Can you render every line of the records below as a JSON list of strings, with one string per line and no blank lines?

The data ->
## Start
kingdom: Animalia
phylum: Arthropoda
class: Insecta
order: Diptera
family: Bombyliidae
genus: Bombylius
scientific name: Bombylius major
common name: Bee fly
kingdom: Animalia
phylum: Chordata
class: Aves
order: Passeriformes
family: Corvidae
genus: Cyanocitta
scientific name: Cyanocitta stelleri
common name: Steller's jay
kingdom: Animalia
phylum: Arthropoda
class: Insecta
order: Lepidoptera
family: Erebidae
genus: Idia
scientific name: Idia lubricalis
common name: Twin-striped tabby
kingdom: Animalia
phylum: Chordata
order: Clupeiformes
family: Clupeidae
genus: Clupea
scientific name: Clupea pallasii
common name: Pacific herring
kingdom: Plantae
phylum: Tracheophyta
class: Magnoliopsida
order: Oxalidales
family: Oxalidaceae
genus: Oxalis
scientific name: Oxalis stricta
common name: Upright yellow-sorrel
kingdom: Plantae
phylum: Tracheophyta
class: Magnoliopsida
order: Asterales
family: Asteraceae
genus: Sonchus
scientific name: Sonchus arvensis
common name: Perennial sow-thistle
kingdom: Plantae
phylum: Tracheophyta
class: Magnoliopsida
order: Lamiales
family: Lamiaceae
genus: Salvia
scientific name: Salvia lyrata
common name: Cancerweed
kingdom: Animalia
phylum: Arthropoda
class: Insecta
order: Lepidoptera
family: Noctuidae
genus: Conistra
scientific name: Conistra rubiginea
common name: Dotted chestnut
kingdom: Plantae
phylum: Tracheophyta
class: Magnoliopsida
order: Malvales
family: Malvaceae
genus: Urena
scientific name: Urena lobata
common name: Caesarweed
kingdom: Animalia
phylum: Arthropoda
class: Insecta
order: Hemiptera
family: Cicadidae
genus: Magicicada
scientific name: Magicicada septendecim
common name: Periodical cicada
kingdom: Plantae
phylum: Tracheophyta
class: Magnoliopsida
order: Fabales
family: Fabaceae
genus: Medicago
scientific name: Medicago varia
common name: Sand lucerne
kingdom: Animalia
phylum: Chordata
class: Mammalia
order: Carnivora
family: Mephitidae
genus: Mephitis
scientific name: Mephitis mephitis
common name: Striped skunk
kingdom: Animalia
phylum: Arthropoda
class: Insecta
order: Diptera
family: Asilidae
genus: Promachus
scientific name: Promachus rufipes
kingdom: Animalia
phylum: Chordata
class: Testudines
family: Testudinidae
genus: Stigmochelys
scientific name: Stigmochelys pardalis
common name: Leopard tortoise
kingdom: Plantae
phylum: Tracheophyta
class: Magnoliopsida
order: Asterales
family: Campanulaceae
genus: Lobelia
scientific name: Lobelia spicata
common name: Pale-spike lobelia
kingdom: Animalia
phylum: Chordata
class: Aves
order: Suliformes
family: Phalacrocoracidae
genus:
## End
Problem solution ->
[
  "kingdom: Animalia",
  "phylum: Arthropoda",
  "class: Insecta",
  "order: Diptera",
  "family: Bombyliidae",
  "genus: Bombylius",
  "scientific name: Bombylius major",
  "common name: Bee fly",
  "kingdom: Animalia",
  "phylum: Chordata",
  "class: Aves",
  "order: Passeriformes",
  "family: Corvidae",
  "genus: Cyanocitta",
  "scientific name: Cyanocitta stelleri",
  "common name: Steller's jay",
  "kingdom: Animalia",
  "phylum: Arthropoda",
  "class: Insecta",
  "order: Lepidoptera",
  "family: Erebidae",
  "genus: Idia",
  "scientific name: Idia lubricalis",
  "common name: Twin-striped tabby",
  "kingdom: Animalia",
  "phylum: Chordata",
  "order: Clupeiformes",
  "family: Clupeidae",
  "genus: Clupea",
  "scientific name: Clupea pallasii",
  "common name: Pacific herring",
  "kingdom: Plantae",
  "phylum: Tracheophyta",
  "class: Magnoliopsida",
  "order: Oxalidales",
  "family: Oxalidaceae",
  "genus: Oxalis",
  "scientific name: Oxalis stricta",
  "common name: Upright yellow-sorrel",
  "kingdom: Plantae",
  "phylum: Tracheophyta",
  "class: Magnoliopsida",
  "order: Asterales",
  "family: Asteraceae",
  "genus: Sonchus",
  "scientific name: Sonchus arvensis",
  "common name: Perennial sow-thistle",
  "kingdom: Plantae",
  "phylum: Tracheophyta",
  "class: Magnoliopsida",
  "order: Lamiales",
  "family: Lamiaceae",
  "genus: Salvia",
  "scientific name: Salvia lyrata",
  "common name: Cancerweed",
  "kingdom: Animalia",
  "phylum: Arthropoda",
  "class: Insecta",
  "order: Lepidoptera",
  "family: Noctuidae",
  "genus: Conistra",
  "scientific name: Conistra rubiginea",
  "common name: Dotted chestnut",
  "kingdom: Plantae",
  "phylum: Tracheophyta",
  "class: Magnoliopsida",
  "order: Malvales",
  "family: Malvaceae",
  "genus: Urena",
  "scientific name: Urena lobata",
  "common name: Caesarweed",
  "kingdom: Animalia",
  "phylum: Arthropoda",
  "class: Insecta",
  "order: Hemiptera",
  "family: Cicadidae",
  "genus: Magicicada",
  "scientific name: Magicicada septendecim",
  "common name: Periodical cicada",
  "kingdom: Plantae",
  "phylum: Tracheophyta",
  "class: Magnoliopsida",
  "order: Fabales",
  "family: Fabaceae",
  "genus: Medicago",
  "scientific name: Medicago varia",
  "common name: Sand lucerne",
  "kingdom: Animalia",
  "phylum: Chordata",
  "class: Mammalia",
  "order: Carnivora",
  "family: Mephitidae",
  "genus: Mephitis",
  "scientific name: Mephitis mephitis",
  "common name: Striped skunk",
  "kingdom: Animalia",
  "phylum: Arthropoda",
  "class: Insecta",
  "order: Diptera",
  "family: Asilidae",
  "genus: Promachus",
  "scientific name: Promachus rufipes",
  "kingdom: Animalia",
  "phylum: Chordata",
  "class: Testudines",
  "family: Testudinidae",
  "genus: Stigmochelys",
  "scientific name: Stigmochelys pardalis",
  "common name: Leopard tortoise",
  "kingdom: Plantae",
  "phylum: Tracheophyta",
  "class: Magnoliopsida",
  "order: Asterales",
  "family: Campanulaceae",
  "genus: Lobelia",
  "scientific name: Lobelia spicata",
  "common name: Pale-spike lobelia",
  "kingdom: Animalia",
  "phylum: Chordata",
  "class: Aves",
  "order: Suliformes",
  "family: Phalacrocoracidae",
  "genus:"
]